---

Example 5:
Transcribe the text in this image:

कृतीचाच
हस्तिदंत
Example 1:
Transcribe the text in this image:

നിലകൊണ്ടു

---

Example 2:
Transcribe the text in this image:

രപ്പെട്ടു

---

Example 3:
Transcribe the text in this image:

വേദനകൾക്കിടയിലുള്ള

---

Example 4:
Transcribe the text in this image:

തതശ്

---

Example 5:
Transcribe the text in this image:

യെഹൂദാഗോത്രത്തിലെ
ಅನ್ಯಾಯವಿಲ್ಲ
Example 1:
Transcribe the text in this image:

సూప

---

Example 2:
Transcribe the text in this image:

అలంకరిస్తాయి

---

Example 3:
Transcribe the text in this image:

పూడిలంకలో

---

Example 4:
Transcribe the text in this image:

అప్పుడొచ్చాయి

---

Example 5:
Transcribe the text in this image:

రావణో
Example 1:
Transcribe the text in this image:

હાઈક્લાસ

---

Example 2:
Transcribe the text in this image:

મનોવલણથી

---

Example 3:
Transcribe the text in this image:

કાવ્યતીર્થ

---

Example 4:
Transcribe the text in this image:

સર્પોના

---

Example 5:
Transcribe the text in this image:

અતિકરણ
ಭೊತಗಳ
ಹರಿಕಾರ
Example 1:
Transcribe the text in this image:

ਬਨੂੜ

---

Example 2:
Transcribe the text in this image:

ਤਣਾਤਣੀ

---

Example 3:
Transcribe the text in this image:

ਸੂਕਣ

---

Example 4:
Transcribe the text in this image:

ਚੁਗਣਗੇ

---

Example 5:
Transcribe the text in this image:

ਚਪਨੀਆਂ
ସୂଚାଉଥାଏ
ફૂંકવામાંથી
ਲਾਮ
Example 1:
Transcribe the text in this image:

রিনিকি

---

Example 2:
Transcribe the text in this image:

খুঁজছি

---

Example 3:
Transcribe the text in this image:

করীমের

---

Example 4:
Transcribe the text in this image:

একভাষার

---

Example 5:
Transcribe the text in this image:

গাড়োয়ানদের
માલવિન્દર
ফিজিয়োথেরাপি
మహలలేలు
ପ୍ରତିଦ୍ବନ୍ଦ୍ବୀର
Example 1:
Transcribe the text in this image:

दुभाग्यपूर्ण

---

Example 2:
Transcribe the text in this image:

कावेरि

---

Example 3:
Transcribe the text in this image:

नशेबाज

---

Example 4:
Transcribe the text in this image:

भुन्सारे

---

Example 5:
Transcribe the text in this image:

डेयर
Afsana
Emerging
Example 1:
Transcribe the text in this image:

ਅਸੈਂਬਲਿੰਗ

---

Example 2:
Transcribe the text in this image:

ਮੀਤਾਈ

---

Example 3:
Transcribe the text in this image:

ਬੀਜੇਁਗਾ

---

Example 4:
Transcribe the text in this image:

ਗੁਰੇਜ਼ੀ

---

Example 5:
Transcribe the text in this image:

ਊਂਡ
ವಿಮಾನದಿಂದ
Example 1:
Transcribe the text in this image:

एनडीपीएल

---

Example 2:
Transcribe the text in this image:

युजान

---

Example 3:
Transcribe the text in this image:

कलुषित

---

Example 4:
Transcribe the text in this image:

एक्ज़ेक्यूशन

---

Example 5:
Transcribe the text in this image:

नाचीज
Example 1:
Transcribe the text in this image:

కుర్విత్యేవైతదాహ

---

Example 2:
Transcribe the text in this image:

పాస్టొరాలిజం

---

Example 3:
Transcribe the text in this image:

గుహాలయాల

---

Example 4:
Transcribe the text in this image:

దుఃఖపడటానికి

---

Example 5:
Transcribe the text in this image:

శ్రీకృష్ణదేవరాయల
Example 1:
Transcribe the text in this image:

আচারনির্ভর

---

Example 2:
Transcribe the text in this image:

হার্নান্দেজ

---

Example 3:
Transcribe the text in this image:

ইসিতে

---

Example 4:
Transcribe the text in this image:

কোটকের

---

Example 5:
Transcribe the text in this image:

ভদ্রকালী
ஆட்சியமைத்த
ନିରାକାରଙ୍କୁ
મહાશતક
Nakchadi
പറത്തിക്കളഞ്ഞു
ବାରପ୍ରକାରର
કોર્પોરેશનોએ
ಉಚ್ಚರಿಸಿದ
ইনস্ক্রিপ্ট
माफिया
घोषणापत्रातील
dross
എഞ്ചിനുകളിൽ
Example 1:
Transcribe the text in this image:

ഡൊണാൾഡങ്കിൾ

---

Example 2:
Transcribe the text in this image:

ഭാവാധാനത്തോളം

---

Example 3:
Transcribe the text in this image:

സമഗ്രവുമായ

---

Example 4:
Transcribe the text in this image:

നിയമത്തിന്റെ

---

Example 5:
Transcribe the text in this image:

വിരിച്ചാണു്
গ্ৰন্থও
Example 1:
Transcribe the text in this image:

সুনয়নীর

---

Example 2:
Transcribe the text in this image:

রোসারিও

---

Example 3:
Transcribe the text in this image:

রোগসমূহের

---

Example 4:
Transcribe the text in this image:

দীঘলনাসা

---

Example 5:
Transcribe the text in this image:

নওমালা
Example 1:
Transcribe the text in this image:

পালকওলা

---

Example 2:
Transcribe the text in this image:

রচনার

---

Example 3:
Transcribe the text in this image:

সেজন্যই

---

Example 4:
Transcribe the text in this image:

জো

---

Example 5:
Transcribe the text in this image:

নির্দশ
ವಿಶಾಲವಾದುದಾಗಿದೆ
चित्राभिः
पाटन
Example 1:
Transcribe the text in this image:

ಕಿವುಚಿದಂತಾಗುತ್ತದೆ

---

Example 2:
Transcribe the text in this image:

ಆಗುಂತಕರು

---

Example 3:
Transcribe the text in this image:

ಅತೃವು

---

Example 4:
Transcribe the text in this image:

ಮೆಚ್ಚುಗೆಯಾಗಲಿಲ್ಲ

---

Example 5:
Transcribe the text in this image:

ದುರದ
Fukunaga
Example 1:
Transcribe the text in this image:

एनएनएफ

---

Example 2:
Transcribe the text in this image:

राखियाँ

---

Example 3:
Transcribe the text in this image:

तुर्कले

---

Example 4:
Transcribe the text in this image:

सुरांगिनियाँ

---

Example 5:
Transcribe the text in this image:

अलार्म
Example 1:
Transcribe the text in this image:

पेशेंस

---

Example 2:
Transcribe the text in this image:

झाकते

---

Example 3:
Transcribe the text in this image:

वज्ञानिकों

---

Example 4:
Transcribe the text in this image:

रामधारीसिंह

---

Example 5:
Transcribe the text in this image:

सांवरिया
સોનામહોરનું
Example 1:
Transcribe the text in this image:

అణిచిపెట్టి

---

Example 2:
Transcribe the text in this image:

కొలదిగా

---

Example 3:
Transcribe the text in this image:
◇ ◇ ◇ ◇
◆ **WORK TO COMPLETE**: Every line of the listing is to be returned exactly as written.

◆ **SOLVED EXERCISE**:
---

Example 5:
Transcribe the text in this image:

कृतीचाच
हस्तिदंत
Example 1:
Transcribe the text in this image:

നിലകൊണ്ടു

---

Example 2:
Transcribe the text in this image:

രപ്പെട്ടു

---

Example 3:
Transcribe the text in this image:

വേദനകൾക്കിടയിലുള്ള

---

Example 4:
Transcribe the text in this image:

തതശ്

---

Example 5:
Transcribe the text in this image:

യെഹൂദാഗോത്രത്തിലെ
ಅನ್ಯಾಯವಿಲ್ಲ
Example 1:
Transcribe the text in this image:

సూప

---

Example 2:
Transcribe the text in this image:

అలంకరిస్తాయి

---

Example 3:
Transcribe the text in this image:

పూడిలంకలో

---

Example 4:
Transcribe the text in this image:

అప్పుడొచ్చాయి

---

Example 5:
Transcribe the text in this image:

రావణో
Example 1:
Transcribe the text in this image:

હાઈક્લાસ

---

Example 2:
Transcribe the text in this image:

મનોવલણથી

---

Example 3:
Transcribe the text in this image:

કાવ્યતીર્થ

---

Example 4:
Transcribe the text in this image:

સર્પોના

---

Example 5:
Transcribe the text in this image:

અતિકરણ
ಭೊತಗಳ
ಹರಿಕಾರ
Example 1:
Transcribe the text in this image:

ਬਨੂੜ

---

Example 2:
Transcribe the text in this image:

ਤਣਾਤਣੀ

---

Example 3:
Transcribe the text in this image:

ਸੂਕਣ

---

Example 4:
Transcribe the text in this image:

ਚੁਗਣਗੇ

---

Example 5:
Transcribe the text in this image:

ਚਪਨੀਆਂ
ସୂଚାଉଥାଏ
ફૂંકવામાંથી
ਲਾਮ
Example 1:
Transcribe the text in this image:

রিনিকি

---

Example 2:
Transcribe the text in this image:

খুঁজছি

---

Example 3:
Transcribe the text in this image:

করীমের

---

Example 4:
Transcribe the text in this image:

একভাষার

---

Example 5:
Transcribe the text in this image:

গাড়োয়ানদের
માલવિન્દર
ফিজিয়োথেরাপি
మహలలేలు
ପ୍ରତିଦ୍ବନ୍ଦ୍ବୀର
Example 1:
Transcribe the text in this image:

दुभाग्यपूर्ण

---

Example 2:
Transcribe the text in this image:

कावेरि

---

Example 3:
Transcribe the text in this image:

नशेबाज

---

Example 4:
Transcribe the text in this image:

भुन्सारे

---

Example 5:
Transcribe the text in this image:

डेयर
Afsana
Emerging
Example 1:
Transcribe the text in this image:

ਅਸੈਂਬਲਿੰਗ

---

Example 2:
Transcribe the text in this image:

ਮੀਤਾਈ

---

Example 3:
Transcribe the text in this image:

ਬੀਜੇਁਗਾ

---

Example 4:
Transcribe the text in this image:

ਗੁਰੇਜ਼ੀ

---

Example 5:
Transcribe the text in this image:

ਊਂਡ
ವಿಮಾನದಿಂದ
Example 1:
Transcribe the text in this image:

एनडीपीएल

---

Example 2:
Transcribe the text in this image:

युजान

---

Example 3:
Transcribe the text in this image:

कलुषित

---

Example 4:
Transcribe the text in this image:

एक्ज़ेक्यूशन

---

Example 5:
Transcribe the text in this image:

नाचीज
Example 1:
Transcribe the text in this image:

కుర్విత్యేవైతదాహ

---

Example 2:
Transcribe the text in this image:

పాస్టొరాలిజం

---

Example 3:
Transcribe the text in this image:

గుహాలయాల

---

Example 4:
Transcribe the text in this image:

దుఃఖపడటానికి

---

Example 5:
Transcribe the text in this image:

శ్రీకృష్ణదేవరాయల
Example 1:
Transcribe the text in this image:

আচারনির্ভর

---

Example 2:
Transcribe the text in this image:

হার্নান্দেজ

---

Example 3:
Transcribe the text in this image:

ইসিতে

---

Example 4:
Transcribe the text in this image:

কোটকের

---

Example 5:
Transcribe the text in this image:

ভদ্রকালী
ஆட்சியமைத்த
ନିରାକାରଙ୍କୁ
મહાશતક
Nakchadi
പറത്തിക്കളഞ്ഞു
ବାରପ୍ରକାରର
કોર્પોરેશનોએ
ಉಚ್ಚರಿಸಿದ
ইনস্ক্রিপ্ট
माफिया
घोषणापत्रातील
dross
എഞ്ചിനുകളിൽ
Example 1:
Transcribe the text in this image:

ഡൊണാൾഡങ്കിൾ

---

Example 2:
Transcribe the text in this image:

ഭാവാധാനത്തോളം

---

Example 3:
Transcribe the text in this image:

സമഗ്രവുമായ

---

Example 4:
Transcribe the text in this image:

നിയമത്തിന്റെ

---

Example 5:
Transcribe the text in this image:

വിരിച്ചാണു്
গ্ৰন্থও
Example 1:
Transcribe the text in this image:

সুনয়নীর

---

Example 2:
Transcribe the text in this image:

রোসারিও

---

Example 3:
Transcribe the text in this image:

রোগসমূহের

---

Example 4:
Transcribe the text in this image:

দীঘলনাসা

---

Example 5:
Transcribe the text in this image:

নওমালা
Example 1:
Transcribe the text in this image:

পালকওলা

---

Example 2:
Transcribe the text in this image:

রচনার

---

Example 3:
Transcribe the text in this image:

সেজন্যই

---

Example 4:
Transcribe the text in this image:

জো

---

Example 5:
Transcribe the text in this image:

নির্দশ
ವಿಶಾಲವಾದುದಾಗಿದೆ
चित्राभिः
पाटन
Example 1:
Transcribe the text in this image:

ಕಿವುಚಿದಂತಾಗುತ್ತದೆ

---

Example 2:
Transcribe the text in this image:

ಆಗುಂತಕರು

---

Example 3:
Transcribe the text in this image:

ಅತೃವು

---

Example 4:
Transcribe the text in this image:

ಮೆಚ್ಚುಗೆಯಾಗಲಿಲ್ಲ

---

Example 5:
Transcribe the text in this image:

ದುರದ
Fukunaga
Example 1:
Transcribe the text in this image:

एनएनएफ

---

Example 2:
Transcribe the text in this image:

राखियाँ

---

Example 3:
Transcribe the text in this image:

तुर्कले

---

Example 4:
Transcribe the text in this image:

सुरांगिनियाँ

---

Example 5:
Transcribe the text in this image:

अलार्म
Example 1:
Transcribe the text in this image:

पेशेंस

---

Example 2:
Transcribe the text in this image:

झाकते

---

Example 3:
Transcribe the text in this image:

वज्ञानिकों

---

Example 4:
Transcribe the text in this image:

रामधारीसिंह

---

Example 5:
Transcribe the text in this image:

सांवरिया
સોનામહોરનું
Example 1:
Transcribe the text in this image:

అణిచిపెట్టి

---

Example 2:
Transcribe the text in this image:

కొలదిగా

---

Example 3:
Transcribe the text in this image:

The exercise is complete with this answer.